After having read a lot about illegal logging and the critically endangered Shihuahuaco, I was convinced this species would be so hard to find. Anyway, that was obviously one of the main goals!

I never would have thought my first encounter with a Shihuahuaco would actually occur on my way to the field-site, the day after I landed in Puerto Maldonado. I was in a car with three other volunteers and naturalists, following a dirt road in the forest when a massive truck, coming from the opposite direction, made us stop and pull the car over in order to let it pass. That truck was carrying huge tree logs. Shihuahuaco’s logs. The researchers working at the site told me they ran into dozens of trucks like that one, every day, carrying the trunks of logged Shihuahuacos. That’s when I realised everything I’d read was true.

Only few days later, during a walk, we found a gigantic Shihuahuaco in the forest. Before the forest ranger said anything I remember I held my breath and told myself: “here we are, Elena”. I knew I would remember that moment for the rest of my life.

In 2019, I went back to Perù to carry out my MSc thesis project: the conservation of Dipteryx micrantha (Shihuahuaco) through some molecular analyses of its rhizosphere.
I will spare you the details of this research, however, in order to compare samples, I needed to find both standing and cut down individuals.

Thanks to some GPS coordinates kindly offered to me for the purpose of this research, finding the standing ones wasn’t too hard. Once you are close enough to the point, just look around and you will easily find the tree. Every time I found one, I felt like the luckiest person alive. It’s crazy but even picking up a Shihuahuaco seed and handling it and thinking that seed, fitting on the palm of my hand, could become a thousand-years-old massive 70 m individual, is still something that gives me goosebumps.

Finding the cut down ones was way harder! I didn’t have any point on the GPS and thousands of hectares to explore. After days spent wandering around following old logging roads with no results, two forest rangers on patrol showed me and my boyfriend the location of the first stump, pretty much on the trail they used to walk every day.
Because the whole thing was a favour they did for us and therefore we were all in a bit of a rush – no time for feelings – or maybe because I wasn’t alone, the sight of my first “dead” Shihuahuaco wasn’t too shocking.

Five days later I found another old logging road, almost completely recolonised by vegetation and that would have been impossible to walk without having a machete. I followed it for a while and then went “off-trail”.. more or less 15 meters from where I was standing, I saw something. The closer I got, the thicker the vegetation became.

**What to do**
List every figure in the account of searching for Shihuahuaco trees that comes with a unit of length or area, and say what each one describes.

[Collection entries]

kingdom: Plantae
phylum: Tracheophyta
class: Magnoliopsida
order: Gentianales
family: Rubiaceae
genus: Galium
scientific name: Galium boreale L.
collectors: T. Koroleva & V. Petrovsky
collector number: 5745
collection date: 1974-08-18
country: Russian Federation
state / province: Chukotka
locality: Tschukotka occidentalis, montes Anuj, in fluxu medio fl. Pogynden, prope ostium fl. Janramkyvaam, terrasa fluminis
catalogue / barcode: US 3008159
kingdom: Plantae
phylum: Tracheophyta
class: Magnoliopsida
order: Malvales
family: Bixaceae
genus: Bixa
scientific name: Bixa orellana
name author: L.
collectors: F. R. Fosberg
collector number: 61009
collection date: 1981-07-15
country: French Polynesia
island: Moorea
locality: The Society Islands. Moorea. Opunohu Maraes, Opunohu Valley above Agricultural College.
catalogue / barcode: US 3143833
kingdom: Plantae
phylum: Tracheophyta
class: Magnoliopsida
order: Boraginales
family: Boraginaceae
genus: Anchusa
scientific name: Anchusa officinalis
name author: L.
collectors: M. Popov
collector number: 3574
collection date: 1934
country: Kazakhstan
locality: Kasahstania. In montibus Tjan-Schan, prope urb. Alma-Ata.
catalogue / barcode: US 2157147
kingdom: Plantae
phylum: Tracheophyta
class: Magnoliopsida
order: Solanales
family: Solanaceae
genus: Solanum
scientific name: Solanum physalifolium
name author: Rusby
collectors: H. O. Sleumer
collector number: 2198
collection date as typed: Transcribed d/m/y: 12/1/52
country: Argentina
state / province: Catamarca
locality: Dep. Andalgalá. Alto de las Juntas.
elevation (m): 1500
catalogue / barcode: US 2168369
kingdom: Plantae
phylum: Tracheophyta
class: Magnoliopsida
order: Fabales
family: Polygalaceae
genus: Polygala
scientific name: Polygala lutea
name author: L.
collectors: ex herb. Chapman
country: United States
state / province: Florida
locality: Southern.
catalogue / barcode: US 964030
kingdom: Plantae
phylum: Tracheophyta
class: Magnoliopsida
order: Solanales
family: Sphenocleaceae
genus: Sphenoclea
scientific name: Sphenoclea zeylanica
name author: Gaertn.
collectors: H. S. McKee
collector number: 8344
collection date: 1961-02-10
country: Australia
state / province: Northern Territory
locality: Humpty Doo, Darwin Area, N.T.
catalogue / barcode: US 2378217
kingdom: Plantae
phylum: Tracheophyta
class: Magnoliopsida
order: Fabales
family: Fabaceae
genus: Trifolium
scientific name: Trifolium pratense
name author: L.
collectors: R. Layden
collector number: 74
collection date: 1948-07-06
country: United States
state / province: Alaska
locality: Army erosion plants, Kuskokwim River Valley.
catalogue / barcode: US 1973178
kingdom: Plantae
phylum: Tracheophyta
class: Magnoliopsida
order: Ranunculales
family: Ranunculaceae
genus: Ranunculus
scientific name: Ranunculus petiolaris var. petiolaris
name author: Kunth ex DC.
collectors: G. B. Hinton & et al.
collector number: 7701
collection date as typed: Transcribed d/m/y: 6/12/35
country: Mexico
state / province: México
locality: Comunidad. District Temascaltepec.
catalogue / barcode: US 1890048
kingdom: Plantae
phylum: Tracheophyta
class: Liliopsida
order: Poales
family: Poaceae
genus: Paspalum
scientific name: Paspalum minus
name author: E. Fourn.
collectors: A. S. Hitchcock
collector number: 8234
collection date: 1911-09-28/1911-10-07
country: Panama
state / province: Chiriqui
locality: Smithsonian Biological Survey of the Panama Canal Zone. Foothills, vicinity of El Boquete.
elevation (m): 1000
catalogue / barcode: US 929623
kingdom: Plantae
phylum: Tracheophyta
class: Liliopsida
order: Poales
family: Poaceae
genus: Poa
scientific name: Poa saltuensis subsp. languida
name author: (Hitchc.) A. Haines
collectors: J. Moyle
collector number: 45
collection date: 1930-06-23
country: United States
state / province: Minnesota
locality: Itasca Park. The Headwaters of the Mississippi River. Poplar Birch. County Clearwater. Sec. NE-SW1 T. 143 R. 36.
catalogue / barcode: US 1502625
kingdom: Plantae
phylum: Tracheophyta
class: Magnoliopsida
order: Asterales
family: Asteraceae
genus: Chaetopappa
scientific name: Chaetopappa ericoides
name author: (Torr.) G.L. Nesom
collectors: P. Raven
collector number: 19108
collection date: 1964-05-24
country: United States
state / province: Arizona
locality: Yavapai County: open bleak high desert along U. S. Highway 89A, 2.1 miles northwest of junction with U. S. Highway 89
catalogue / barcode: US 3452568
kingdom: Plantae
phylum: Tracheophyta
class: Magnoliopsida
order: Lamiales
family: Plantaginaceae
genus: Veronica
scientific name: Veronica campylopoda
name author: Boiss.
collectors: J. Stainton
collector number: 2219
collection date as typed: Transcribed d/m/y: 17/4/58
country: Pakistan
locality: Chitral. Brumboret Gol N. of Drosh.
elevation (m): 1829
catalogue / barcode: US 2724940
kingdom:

**Reply**
- 70 m: the size of the massive individual that a Shihuahuaco seed could become.
- Thousands of hectares: the area the writer had to explore to find cut-down trees.
- 15 meters: roughly how far from the writer, off the old logging road, something was seen.